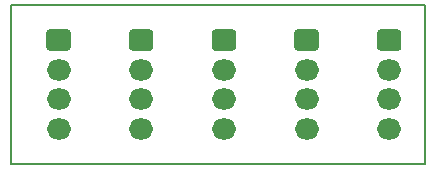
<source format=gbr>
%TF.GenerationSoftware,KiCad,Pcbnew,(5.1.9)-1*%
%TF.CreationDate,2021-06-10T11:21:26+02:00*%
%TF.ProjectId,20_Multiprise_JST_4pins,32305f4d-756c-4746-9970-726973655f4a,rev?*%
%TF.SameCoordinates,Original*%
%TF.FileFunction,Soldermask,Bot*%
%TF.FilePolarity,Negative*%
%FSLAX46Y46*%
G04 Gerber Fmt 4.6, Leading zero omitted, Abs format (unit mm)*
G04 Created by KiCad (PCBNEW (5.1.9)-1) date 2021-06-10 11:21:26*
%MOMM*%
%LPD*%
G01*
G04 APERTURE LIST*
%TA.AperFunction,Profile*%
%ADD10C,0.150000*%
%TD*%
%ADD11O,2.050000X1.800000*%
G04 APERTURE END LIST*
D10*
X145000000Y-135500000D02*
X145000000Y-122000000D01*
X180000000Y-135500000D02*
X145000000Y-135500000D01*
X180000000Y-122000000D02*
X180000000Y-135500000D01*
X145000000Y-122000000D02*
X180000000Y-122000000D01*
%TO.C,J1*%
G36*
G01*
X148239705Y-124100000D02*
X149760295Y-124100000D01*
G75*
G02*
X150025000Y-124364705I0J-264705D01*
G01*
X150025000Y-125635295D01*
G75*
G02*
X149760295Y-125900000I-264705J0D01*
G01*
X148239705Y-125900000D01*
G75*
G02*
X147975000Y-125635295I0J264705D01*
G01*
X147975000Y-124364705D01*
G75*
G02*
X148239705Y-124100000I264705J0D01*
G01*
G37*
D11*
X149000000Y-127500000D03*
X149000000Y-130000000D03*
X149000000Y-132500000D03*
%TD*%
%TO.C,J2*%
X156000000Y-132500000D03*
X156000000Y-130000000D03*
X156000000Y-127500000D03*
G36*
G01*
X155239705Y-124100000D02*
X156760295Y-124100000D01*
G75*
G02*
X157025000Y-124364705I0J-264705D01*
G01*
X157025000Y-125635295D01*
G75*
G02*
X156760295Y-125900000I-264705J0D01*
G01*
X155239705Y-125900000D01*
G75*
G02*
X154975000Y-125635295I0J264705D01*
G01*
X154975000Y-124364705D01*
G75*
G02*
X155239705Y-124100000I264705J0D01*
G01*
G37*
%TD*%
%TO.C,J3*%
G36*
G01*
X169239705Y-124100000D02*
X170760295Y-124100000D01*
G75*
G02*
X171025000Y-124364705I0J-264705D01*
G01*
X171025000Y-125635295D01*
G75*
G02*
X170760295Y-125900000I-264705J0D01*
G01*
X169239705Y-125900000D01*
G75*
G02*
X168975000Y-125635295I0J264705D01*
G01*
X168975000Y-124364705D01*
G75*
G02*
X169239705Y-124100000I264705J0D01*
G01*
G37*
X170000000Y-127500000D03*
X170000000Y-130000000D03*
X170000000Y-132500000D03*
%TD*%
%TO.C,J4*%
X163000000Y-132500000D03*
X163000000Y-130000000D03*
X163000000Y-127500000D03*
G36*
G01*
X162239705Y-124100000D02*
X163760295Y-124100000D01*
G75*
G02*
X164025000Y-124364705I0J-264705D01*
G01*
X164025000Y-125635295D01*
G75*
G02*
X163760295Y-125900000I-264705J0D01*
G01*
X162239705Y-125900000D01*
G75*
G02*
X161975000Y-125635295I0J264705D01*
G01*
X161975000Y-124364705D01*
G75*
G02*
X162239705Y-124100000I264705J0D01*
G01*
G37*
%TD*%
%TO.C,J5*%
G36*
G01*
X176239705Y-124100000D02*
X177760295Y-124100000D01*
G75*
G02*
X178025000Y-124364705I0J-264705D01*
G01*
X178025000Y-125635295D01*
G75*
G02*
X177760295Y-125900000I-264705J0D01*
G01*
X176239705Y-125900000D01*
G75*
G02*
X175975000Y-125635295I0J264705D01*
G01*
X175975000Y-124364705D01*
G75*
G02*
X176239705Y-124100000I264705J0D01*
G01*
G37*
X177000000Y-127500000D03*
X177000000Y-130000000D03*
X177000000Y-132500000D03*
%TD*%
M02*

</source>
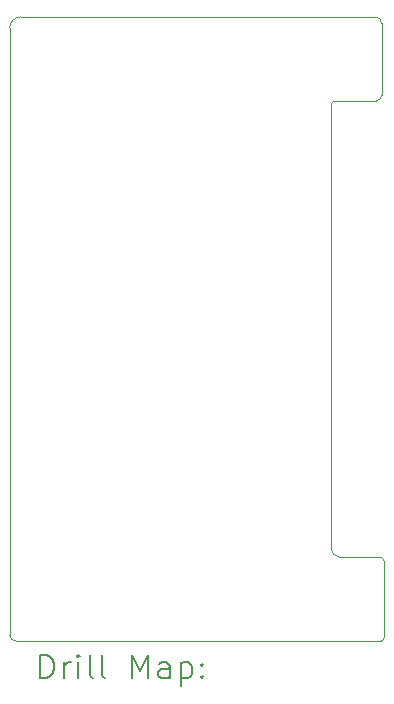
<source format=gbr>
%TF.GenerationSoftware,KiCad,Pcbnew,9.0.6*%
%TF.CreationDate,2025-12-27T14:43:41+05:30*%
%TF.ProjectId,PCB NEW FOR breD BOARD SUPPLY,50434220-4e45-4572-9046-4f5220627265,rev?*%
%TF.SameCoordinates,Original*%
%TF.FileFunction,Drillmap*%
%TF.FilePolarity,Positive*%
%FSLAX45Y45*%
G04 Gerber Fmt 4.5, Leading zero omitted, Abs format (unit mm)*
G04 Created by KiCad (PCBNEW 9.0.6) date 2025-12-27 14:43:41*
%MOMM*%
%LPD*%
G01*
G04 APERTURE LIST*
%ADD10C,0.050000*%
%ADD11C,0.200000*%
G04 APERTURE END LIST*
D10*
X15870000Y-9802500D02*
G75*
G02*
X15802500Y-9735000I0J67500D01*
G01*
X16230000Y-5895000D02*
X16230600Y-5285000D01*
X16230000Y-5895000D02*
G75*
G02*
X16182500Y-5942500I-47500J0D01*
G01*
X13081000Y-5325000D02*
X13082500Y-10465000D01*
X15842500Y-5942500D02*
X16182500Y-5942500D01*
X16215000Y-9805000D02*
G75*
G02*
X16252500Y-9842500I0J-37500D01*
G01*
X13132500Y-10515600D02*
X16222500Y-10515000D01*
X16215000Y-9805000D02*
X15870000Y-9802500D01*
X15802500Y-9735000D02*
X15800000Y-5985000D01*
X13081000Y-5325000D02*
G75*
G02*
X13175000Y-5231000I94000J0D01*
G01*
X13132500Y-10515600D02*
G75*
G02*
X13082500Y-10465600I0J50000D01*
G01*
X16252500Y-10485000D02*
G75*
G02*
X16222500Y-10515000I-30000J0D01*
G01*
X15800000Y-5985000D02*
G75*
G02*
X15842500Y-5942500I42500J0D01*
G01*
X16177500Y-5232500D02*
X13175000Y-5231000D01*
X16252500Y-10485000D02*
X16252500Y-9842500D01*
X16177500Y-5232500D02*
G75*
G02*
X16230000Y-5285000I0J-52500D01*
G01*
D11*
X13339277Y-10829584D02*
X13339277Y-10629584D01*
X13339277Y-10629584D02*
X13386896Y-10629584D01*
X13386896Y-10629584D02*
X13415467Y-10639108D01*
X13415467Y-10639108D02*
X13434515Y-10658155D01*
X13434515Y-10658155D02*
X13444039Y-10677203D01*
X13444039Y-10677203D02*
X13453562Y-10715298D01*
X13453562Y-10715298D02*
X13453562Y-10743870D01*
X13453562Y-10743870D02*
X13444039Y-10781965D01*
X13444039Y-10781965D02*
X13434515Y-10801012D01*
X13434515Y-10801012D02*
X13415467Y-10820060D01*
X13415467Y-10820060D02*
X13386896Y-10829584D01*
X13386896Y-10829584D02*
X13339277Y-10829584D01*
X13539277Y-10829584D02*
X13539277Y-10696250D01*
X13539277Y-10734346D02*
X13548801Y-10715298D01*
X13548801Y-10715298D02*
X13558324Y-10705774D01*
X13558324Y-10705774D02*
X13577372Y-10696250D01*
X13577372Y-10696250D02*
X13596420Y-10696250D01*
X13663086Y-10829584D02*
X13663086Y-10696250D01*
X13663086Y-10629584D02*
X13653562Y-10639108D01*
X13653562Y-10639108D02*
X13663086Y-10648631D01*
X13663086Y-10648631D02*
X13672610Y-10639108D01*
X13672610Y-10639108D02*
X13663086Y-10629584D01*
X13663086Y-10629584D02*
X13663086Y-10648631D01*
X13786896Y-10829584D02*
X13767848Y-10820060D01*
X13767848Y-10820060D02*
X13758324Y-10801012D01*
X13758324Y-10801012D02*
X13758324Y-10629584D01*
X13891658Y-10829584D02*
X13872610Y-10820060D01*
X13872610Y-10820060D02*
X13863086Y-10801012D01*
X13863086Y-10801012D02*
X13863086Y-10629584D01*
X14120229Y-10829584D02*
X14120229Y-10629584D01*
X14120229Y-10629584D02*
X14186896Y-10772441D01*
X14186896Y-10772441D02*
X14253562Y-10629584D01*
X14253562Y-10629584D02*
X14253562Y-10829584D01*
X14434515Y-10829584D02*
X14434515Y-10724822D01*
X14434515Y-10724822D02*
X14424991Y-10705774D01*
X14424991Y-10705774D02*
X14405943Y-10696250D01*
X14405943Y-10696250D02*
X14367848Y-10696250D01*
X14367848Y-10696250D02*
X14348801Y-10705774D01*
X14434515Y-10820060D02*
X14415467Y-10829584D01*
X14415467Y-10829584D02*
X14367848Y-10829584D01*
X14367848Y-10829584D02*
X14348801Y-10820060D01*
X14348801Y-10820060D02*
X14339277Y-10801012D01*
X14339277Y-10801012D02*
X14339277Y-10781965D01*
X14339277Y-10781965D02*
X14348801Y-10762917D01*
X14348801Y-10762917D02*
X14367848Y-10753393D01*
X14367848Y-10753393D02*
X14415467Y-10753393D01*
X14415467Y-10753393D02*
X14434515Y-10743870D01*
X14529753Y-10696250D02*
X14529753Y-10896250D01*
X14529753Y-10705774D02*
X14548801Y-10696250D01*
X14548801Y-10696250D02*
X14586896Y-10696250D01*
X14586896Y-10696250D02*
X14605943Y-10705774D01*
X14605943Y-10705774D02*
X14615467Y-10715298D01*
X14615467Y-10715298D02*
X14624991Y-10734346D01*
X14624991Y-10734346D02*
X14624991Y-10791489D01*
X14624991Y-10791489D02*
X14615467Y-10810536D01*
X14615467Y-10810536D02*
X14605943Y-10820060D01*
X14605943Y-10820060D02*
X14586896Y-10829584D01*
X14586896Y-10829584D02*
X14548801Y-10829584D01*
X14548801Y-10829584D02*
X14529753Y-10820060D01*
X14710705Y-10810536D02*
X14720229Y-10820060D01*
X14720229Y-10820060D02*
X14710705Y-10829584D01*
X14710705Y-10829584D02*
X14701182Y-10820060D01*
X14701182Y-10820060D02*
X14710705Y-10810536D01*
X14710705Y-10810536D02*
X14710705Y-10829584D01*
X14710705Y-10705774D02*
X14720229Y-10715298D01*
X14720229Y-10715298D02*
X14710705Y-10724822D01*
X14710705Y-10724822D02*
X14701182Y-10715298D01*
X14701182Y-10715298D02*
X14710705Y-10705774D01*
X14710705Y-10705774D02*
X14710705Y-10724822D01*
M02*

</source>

○ ○ ○ ○

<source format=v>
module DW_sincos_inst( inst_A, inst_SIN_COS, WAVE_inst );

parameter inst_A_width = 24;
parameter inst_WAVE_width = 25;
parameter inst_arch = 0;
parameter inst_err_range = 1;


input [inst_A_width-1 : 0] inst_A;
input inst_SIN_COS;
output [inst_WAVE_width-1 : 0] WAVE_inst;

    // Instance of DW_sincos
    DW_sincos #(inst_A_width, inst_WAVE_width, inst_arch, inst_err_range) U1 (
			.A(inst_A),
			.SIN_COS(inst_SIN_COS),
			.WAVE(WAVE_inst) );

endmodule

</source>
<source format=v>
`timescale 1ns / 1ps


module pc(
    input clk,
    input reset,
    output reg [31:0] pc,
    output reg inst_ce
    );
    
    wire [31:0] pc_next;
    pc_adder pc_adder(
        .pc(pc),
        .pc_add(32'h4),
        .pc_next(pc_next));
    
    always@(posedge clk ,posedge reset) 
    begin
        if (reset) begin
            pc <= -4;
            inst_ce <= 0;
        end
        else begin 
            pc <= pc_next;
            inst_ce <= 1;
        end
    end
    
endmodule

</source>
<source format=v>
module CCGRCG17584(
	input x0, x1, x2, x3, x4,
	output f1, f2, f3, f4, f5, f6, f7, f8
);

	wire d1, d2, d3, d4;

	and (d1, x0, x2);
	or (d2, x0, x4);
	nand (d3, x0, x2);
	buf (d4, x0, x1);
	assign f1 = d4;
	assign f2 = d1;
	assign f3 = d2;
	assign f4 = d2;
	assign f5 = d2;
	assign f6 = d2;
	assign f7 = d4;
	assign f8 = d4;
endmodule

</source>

○ ○ ○ ○

# [Directions]
Once you have found every line above holding the word "assign", copy those lines.

# [Solution]
	assign f1 = d4;
	assign f2 = d1;
	assign f3 = d2;
	assign f4 = d2;
	assign f5 = d2;
	assign f6 = d2;
	assign f7 = d4;
	assign f8 = d4;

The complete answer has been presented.